The centre of Madrid is a brilliantly-lit, highly-decorated, antique dreamscape. There’s people everywhere but let’s ignore them for the moment. Let’s look up. The buildings are ornate, very grand and to Australian eyes, very old. The sky seems close, I suppose because there are no tall towers, or even trees, blocking out the clouds. When you do look up, it’s to sculptures. It seems every building is topped by some grand beast or muscular god holding a weapon, wrestling with their own mythology. And nearly every building that appears to be a majestic castle, turns out to be a bank or the Department of Agriculture!
Over the centuries there’s not much that untrammelled nature can do in these city streets. Potplants cling to tiny balconies tesselated along the walls of the thinner side streets, the angular stalks of the spider’s web that is Madrid’s traffic structure. Eager trees lean into light that strikes into plazas or sidles into thin one-way alleys. There are, of course, many parks in Madrid, most central and famous being El Retiro, a royal retirement haunt featuring a large pond, a Crystal Palace and a statue of the Fallen Angel at 66.6 feet above sea level. It does seem on first glance that Madrid has successfully tamed and trained nature!
But three different gardens in just one small corner of the city captured my imagination. The first is the formal Royal Botanical Gardens, a kind of zoo for plants.
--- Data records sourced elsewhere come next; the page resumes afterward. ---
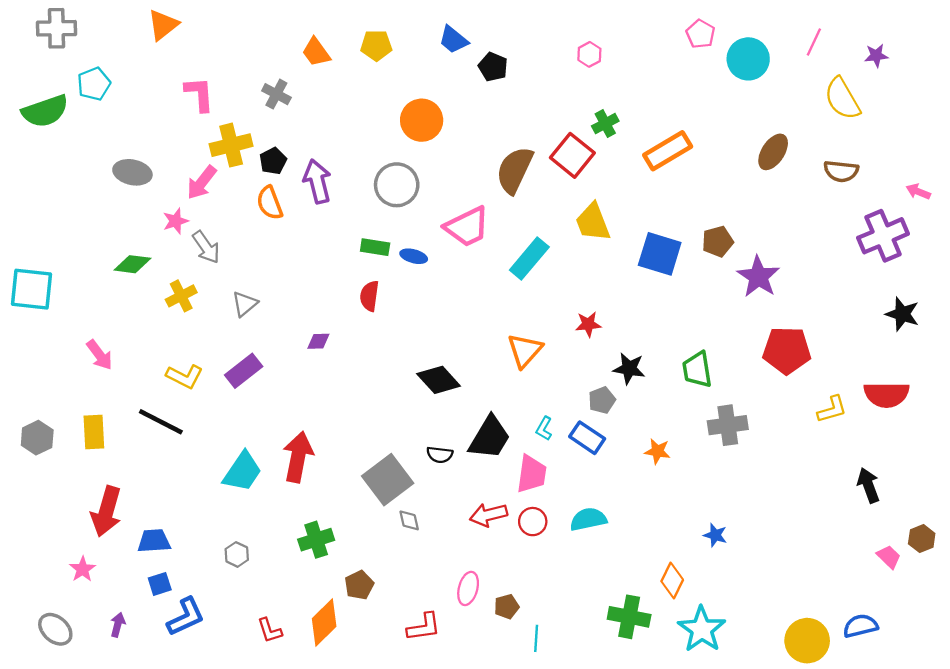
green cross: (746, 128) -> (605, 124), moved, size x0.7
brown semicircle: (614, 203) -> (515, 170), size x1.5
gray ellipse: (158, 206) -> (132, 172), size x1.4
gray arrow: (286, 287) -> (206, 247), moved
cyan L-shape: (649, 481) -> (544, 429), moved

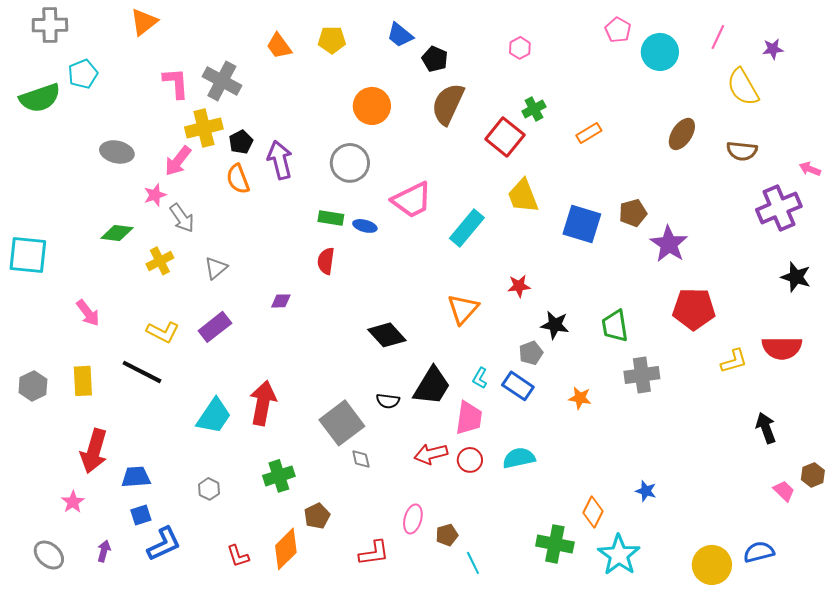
gray cross: (276, 94) -> (222, 81), moved, size x1.5
orange rectangle: (668, 151) -> (589, 133), size x0.6
brown semicircle: (515, 170) -> (448, 104), moved
blue star: (715, 535) -> (646, 491), moved
cyan line: (536, 638) -> (473, 563), turned -30

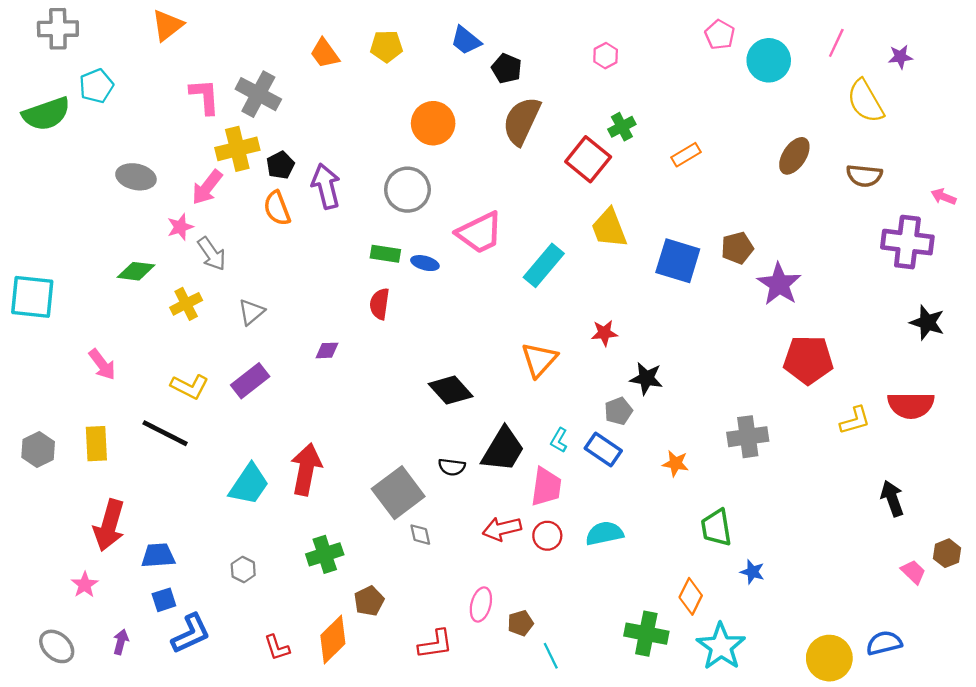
purple cross: (779, 208) -> (907, 242), turned 30
green trapezoid: (615, 326) -> (716, 528), moved

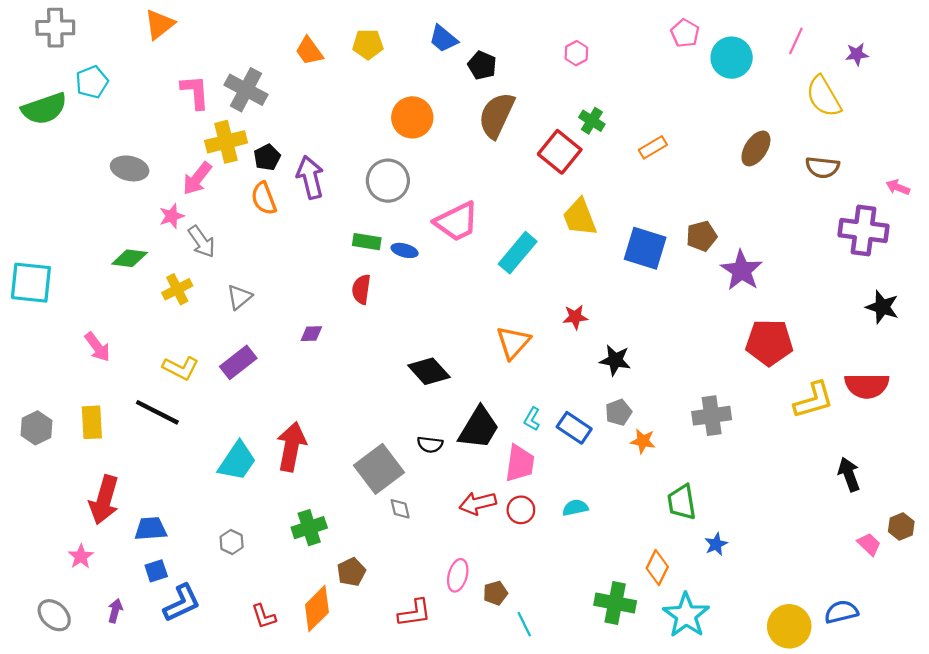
green cross: (622, 127) -> (592, 121), turned -30
gray pentagon: (618, 411) -> (618, 412), moved
yellow L-shape: (855, 420) -> (814, 400), size x1.4
cyan semicircle: (604, 533) -> (575, 508), size x0.7
blue star: (752, 572) -> (716, 544), turned 30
It’s on the Paseo de Prado and it’s structured into formal parterre on three different levels displaying plants from all around the world.
Tiny hedges box in neatly planted varieties that sometimes, like banksia roses, do their level best to explode out of their cages.
The Botanic Gardens are surprising for the tranquil atmosphere in the centre of a busy highway. Joining the motos and the sirens, marching just a little further down the Calle, past that Department of Agriculture, one comes to another ornate building. Par for the Madrid course, it’s not a castle at all, it’s a railway station.
Inside this amazing hangar is a jungle. Known as the Greenhouse at Atocha Station, there’s a pool of turtles clustered together like insects at the foot of the ferns. Mist sprays over the plants and it’s possible to see some of the palm trees must take a beating in the summer. What a great place to come to the restaurant or one of the bars before heading for a trip on a very fast train!
From a distance this looks like a painting or a carpet. Close up it smells lovely.
Rows of plants buoyantly fly into the sky. A pleasing way to spend an afternoon. And on the way home, why, what’s that building?